This becomes more apparent with one more example. Let's take the numbers 1, 2, and 4 (all powers of two)
0001 | 0010 | 0100 = 0111
This is the same result as 5 | 3! But since the original numbers are powers of two, we can tell uniquely where each bit came from.
The key is remembering that each one of those values you merge into "options" is really just a number. I'm not sure how familiar you are with binary, but you can think of it in decimal and just add numbers rather than ORing them.
Let's say A=10, B=100, and C=1000
If you wanted to set options = A+B, then options would equal 110. The method you called would then look at the "tens" place for A, the "hundreds" place for B, and the "thousands" place for C. In this example, there is a 1 is the hundreds place and the tens place, so the method would know that A and B were set in the options.
It's a little different since computers use binary not decimal, but I think the idea is very similar, and sometimes it's easier to think about it in a familiar numbering system.
typedef NS_OPTIONS(NSUInteger, MyOption)
{
OptionNone = 0,
OptionOne = 1 << 0,
OptionTwo = 1 << 1,
OptionThree = 1 << 2
};
if (givenValue & OptionOne) {
// bit one is selected
}
if (givenValue & OptionTwo) {
// bit two is selected
}
http://en.wikipedia.org/wiki/Mask_(computing)

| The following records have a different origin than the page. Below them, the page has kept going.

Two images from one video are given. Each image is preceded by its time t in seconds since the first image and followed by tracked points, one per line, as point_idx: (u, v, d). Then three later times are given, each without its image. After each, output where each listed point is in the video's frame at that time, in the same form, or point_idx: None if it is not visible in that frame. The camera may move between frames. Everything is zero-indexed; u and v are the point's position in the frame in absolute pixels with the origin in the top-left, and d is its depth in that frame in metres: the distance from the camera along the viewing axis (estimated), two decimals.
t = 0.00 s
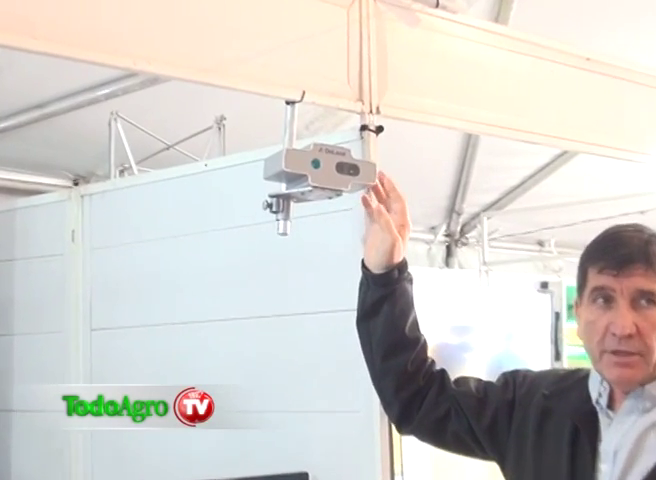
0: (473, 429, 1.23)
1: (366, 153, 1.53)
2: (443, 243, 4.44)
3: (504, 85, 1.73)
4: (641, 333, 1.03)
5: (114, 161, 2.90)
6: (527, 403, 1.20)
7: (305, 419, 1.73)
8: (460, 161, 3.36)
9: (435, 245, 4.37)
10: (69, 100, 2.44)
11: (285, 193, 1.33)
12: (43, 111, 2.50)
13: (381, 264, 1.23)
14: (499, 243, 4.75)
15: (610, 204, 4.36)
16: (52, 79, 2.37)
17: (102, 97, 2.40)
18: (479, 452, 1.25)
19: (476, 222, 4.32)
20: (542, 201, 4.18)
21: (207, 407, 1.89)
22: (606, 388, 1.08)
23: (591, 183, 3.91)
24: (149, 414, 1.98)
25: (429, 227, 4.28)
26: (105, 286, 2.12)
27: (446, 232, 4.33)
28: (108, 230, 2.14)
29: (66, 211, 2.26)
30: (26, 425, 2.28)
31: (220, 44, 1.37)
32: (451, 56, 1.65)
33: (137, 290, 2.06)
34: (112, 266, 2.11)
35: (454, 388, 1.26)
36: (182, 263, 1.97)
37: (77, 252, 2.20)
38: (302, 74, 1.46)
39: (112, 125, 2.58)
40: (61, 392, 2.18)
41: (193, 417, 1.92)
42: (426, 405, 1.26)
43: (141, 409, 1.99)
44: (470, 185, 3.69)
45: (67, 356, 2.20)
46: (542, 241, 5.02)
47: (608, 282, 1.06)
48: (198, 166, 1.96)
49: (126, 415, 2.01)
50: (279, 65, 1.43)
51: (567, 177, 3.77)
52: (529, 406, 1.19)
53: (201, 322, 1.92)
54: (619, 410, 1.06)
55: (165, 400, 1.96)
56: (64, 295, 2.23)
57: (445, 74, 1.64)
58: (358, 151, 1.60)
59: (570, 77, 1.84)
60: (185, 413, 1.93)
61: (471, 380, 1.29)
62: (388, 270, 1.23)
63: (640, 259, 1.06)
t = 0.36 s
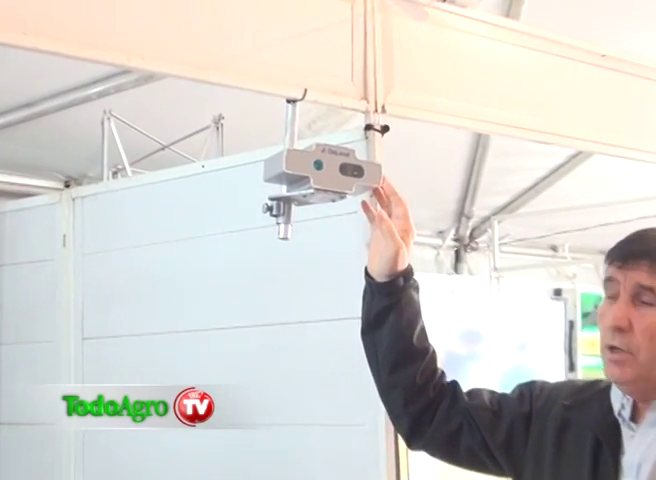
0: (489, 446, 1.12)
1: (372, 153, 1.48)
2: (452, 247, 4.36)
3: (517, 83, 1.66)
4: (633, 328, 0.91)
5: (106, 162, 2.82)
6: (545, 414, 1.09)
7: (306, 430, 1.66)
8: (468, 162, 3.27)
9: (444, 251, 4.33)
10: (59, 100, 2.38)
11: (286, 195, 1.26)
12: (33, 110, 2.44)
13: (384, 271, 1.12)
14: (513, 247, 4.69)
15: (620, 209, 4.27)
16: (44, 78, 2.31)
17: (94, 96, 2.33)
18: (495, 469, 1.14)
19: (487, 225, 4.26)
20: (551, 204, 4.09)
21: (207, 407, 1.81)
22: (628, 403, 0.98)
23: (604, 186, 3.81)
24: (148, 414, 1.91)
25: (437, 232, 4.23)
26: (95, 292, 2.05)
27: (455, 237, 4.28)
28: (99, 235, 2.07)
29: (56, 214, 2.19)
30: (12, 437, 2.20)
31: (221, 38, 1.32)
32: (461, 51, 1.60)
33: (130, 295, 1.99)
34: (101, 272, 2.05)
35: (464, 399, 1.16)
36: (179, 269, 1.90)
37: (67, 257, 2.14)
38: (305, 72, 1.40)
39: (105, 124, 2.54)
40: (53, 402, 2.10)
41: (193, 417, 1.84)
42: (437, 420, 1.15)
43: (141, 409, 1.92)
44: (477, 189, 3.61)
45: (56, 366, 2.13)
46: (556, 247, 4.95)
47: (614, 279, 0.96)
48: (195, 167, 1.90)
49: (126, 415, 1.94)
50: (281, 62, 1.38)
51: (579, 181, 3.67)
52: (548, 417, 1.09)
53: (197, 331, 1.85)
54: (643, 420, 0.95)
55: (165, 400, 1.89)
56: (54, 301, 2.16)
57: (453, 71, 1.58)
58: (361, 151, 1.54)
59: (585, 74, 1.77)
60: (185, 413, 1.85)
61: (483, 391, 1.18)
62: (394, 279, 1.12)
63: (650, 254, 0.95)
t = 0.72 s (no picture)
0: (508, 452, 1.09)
1: (376, 152, 1.45)
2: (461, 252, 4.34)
3: (525, 79, 1.64)
4: (634, 323, 0.93)
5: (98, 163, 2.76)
6: (567, 423, 1.06)
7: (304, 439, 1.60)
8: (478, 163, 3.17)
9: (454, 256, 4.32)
10: (51, 96, 2.32)
11: (285, 197, 1.20)
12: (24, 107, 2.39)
13: (417, 272, 1.09)
14: (525, 250, 4.71)
15: (633, 213, 4.18)
16: (33, 76, 2.25)
17: (85, 94, 2.27)
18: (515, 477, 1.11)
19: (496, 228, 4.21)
20: (561, 207, 4.01)
21: (208, 407, 1.74)
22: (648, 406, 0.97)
23: (615, 189, 3.72)
24: (148, 414, 1.82)
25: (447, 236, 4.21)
26: (85, 298, 1.99)
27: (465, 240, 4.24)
28: (89, 239, 2.01)
29: (48, 216, 2.13)
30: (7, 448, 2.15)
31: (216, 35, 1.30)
32: (467, 45, 1.56)
33: (123, 300, 1.92)
34: (95, 276, 1.98)
35: (486, 404, 1.12)
36: (173, 273, 1.84)
37: (57, 262, 2.07)
38: (306, 69, 1.37)
39: (97, 123, 2.43)
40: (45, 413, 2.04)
41: (194, 417, 1.76)
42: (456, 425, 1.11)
43: (142, 409, 1.83)
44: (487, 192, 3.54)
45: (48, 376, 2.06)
46: (569, 251, 4.95)
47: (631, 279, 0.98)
48: (192, 166, 1.84)
49: (126, 414, 1.84)
50: (279, 57, 1.35)
51: (591, 183, 3.59)
52: (570, 425, 1.06)
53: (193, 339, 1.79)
54: None
55: (165, 400, 1.81)
56: (45, 307, 2.09)
57: (460, 67, 1.56)
58: (364, 150, 1.47)
59: (596, 69, 1.74)
60: (185, 413, 1.77)
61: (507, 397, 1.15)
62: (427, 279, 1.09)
63: None
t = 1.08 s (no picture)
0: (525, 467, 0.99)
1: (379, 152, 1.40)
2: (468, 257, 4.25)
3: (535, 73, 1.58)
4: None
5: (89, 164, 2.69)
6: (586, 434, 0.97)
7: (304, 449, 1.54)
8: (486, 162, 3.11)
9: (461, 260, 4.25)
10: (42, 93, 2.25)
11: (285, 199, 1.13)
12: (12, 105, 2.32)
13: (412, 281, 0.96)
14: (535, 254, 4.65)
15: (643, 216, 4.11)
16: (26, 72, 2.18)
17: (75, 90, 2.20)
18: None
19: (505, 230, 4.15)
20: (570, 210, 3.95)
21: (208, 408, 1.68)
22: None
23: (625, 190, 3.66)
24: (148, 414, 1.76)
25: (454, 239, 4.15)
26: (76, 305, 1.92)
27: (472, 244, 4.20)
28: (82, 242, 1.94)
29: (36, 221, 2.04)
30: None
31: (212, 29, 1.24)
32: (475, 39, 1.51)
33: (117, 305, 1.85)
34: (88, 281, 1.90)
35: (498, 414, 1.01)
36: (169, 276, 1.78)
37: (46, 268, 2.00)
38: (307, 64, 1.32)
39: (89, 122, 2.36)
40: (30, 425, 1.96)
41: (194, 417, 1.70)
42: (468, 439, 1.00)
43: (142, 409, 1.77)
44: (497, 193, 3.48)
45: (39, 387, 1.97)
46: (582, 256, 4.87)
47: None
48: (187, 167, 1.78)
49: (126, 414, 1.78)
50: (277, 51, 1.29)
51: (601, 185, 3.53)
52: (589, 437, 0.97)
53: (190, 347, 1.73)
54: None
55: (165, 400, 1.74)
56: (33, 315, 2.01)
57: (467, 62, 1.50)
58: (368, 151, 1.42)
59: (608, 63, 1.69)
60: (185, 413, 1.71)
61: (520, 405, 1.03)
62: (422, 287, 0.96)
63: None
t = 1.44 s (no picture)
0: None
1: (383, 153, 1.32)
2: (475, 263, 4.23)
3: (545, 69, 1.52)
4: None
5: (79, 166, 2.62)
6: (600, 448, 0.83)
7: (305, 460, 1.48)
8: (494, 163, 3.05)
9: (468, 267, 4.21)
10: (29, 92, 2.20)
11: (283, 202, 1.06)
12: None
13: (420, 291, 0.88)
14: (545, 261, 4.59)
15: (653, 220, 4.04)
16: (17, 68, 2.13)
17: (64, 89, 2.14)
18: None
19: (513, 237, 4.09)
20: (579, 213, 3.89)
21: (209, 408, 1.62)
22: None
23: (635, 193, 3.59)
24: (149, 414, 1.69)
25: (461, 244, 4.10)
26: (66, 311, 1.86)
27: (479, 250, 4.16)
28: (71, 245, 1.88)
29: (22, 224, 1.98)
30: None
31: (207, 21, 1.18)
32: (483, 34, 1.45)
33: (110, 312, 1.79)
34: (80, 287, 1.84)
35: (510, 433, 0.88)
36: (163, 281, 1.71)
37: (34, 274, 1.93)
38: (306, 61, 1.26)
39: (78, 121, 2.28)
40: (20, 438, 1.89)
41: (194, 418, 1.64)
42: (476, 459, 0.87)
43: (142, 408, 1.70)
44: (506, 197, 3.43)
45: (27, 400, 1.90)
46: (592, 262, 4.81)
47: None
48: (182, 169, 1.72)
49: (126, 414, 1.71)
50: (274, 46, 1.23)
51: (612, 188, 3.47)
52: (603, 453, 0.82)
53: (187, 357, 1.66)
54: None
55: (165, 400, 1.67)
56: (21, 325, 1.94)
57: (475, 58, 1.44)
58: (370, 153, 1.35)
59: (620, 59, 1.63)
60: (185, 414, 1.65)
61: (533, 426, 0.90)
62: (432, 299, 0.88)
63: None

I've found Calculator.app to be helpful in visualizing bit masks. (Just choose View > Programmer, and then click the button to Show Binary). (You can click on any of the 0s or 1s in the binary table to switch those bits on or off; or, enter numbers in decimal or hex (use the 8 | 10 | 16 NSSegmentedControl to switch between different representations)).